SELECTED TEXT >>

Does a node ever need to rejoin after OTAA?

htdvisser · September 18, 2020, 2:22pm

The ReJoin procedure is mostly useful for roaming. When a device leaves the service area of its network operator, and enters the service area of another operator, the device can send a ReJoin request to “ask” the home network operator if it should start a roaming session with the other network operator. The home network operator can also send MAC commands to the device telling it to (periodically) send such ReJoin requests.

In practice, we don’t see this being used yet, and we also don’t have guidelines for it yet.

Since the Network Server can tell a device (through MAC commands) if, when and how often it should send ReJoin requests, I think that’s sufficient for most devices, so I wouldn’t implement custom behavior for it if I were developing devices, and only use regular Join requests.

htdvisser · September 18, 2020, 2:59pm

I think it may also be good to come back to the initial question asked in this thread, since we’ve learned quite a bit since 2016.

Stored items >>

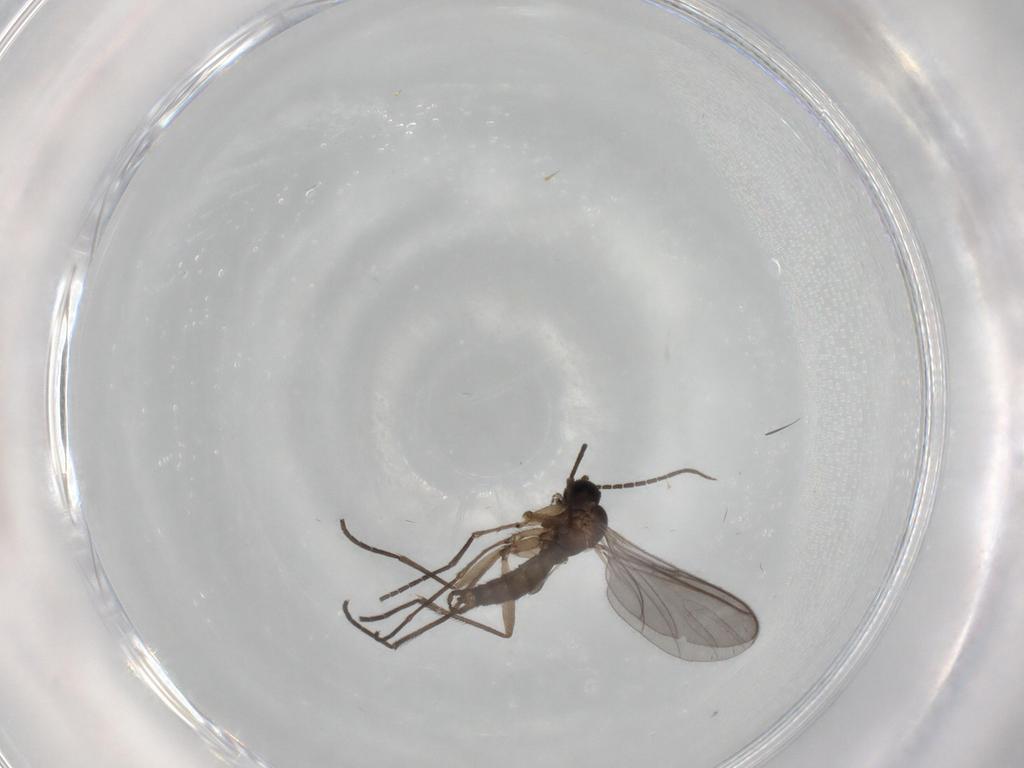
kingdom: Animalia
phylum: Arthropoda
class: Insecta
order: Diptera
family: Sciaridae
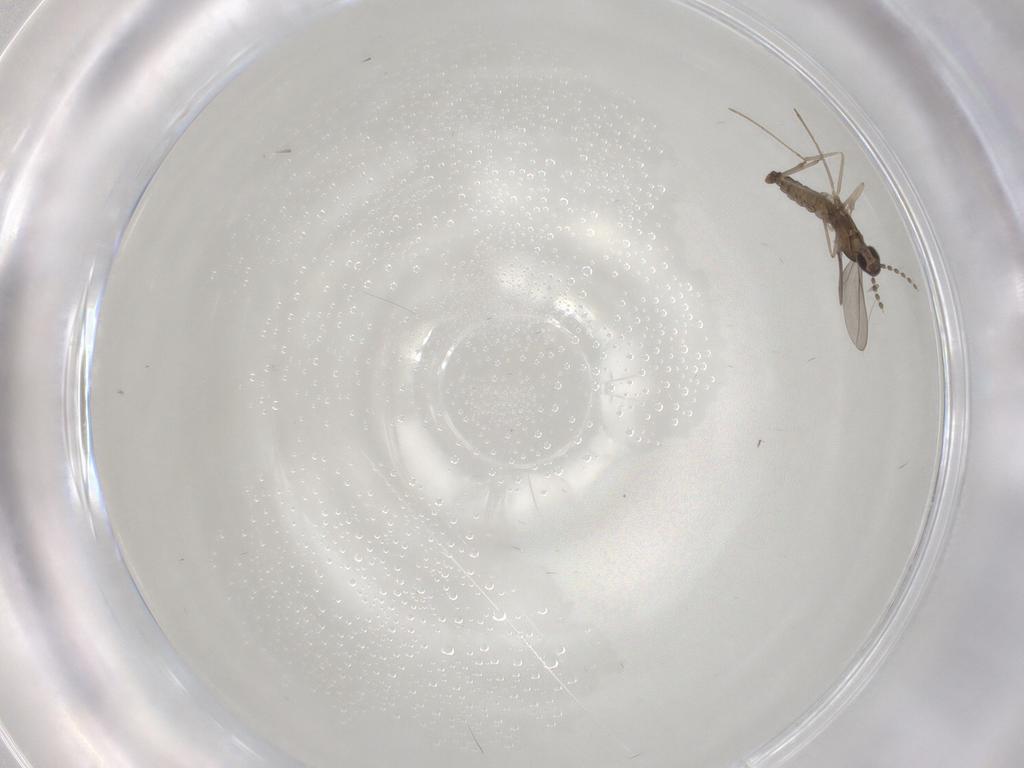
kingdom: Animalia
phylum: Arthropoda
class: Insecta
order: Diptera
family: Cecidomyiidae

...

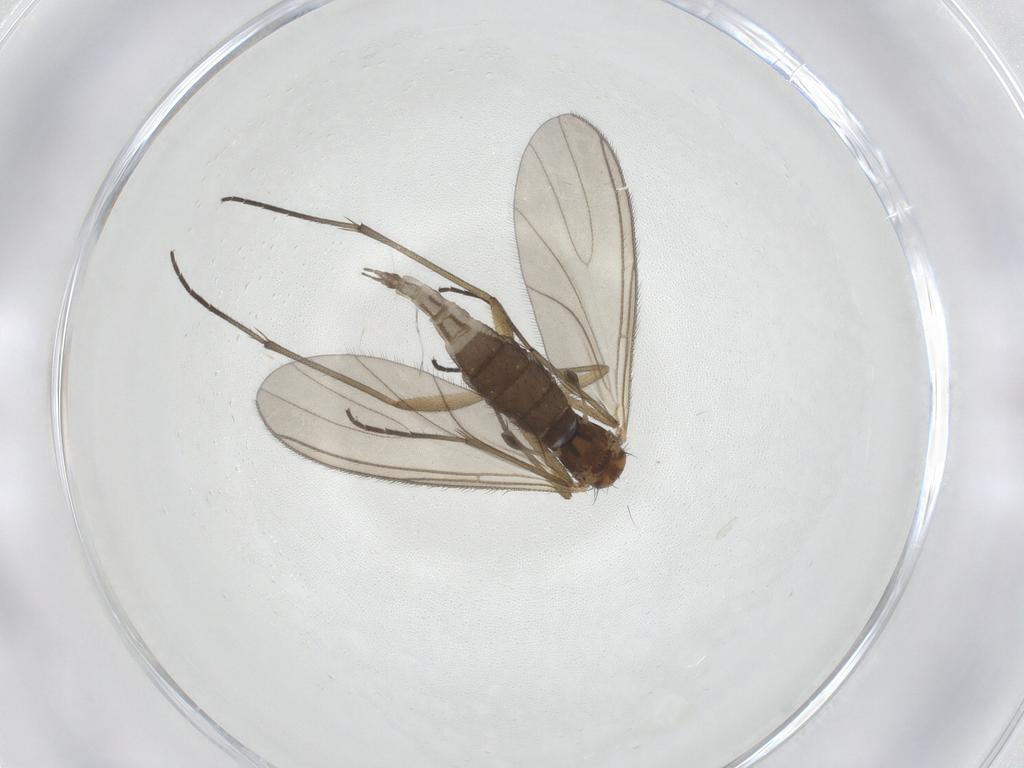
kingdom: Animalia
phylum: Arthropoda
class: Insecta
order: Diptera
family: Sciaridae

PROBLEM STATEMENT >>
According to the forum thread, what can the Network Server tell a device through MAC commands about sending ReJoin requests? List each item.

FINISHED TASK >>
- If it should send ReJoin requests
- When it should send them
- How often it should send them